## TO DO:
Restate all of the following data exactly, keeping any images out of the copy.

(Transcribed page contents)
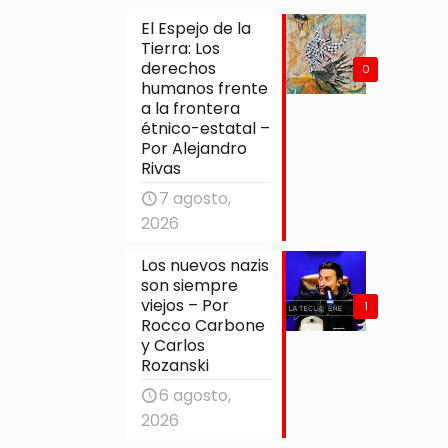
El Espejo de la
Tierra: Los
derechos
0
humanos frente
a la frontera
étnico-estatal –
Por Alejandro
Rivas
7 agosto,
2026
Los nuevos nazis
son siempre
viejos – Por
1
Rocco Carbone
y Carlos
Rozanski
6 agosto,
2026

## YOUR RESPONSE:
El Espejo de la
Tierra: Los
derechos
0
humanos frente
a la frontera
étnico-estatal –
Por Alejandro
Rivas
7 agosto,
2026
Los nuevos nazis
son siempre
viejos – Por
1
Rocco Carbone
y Carlos
Rozanski
6 agosto,
2026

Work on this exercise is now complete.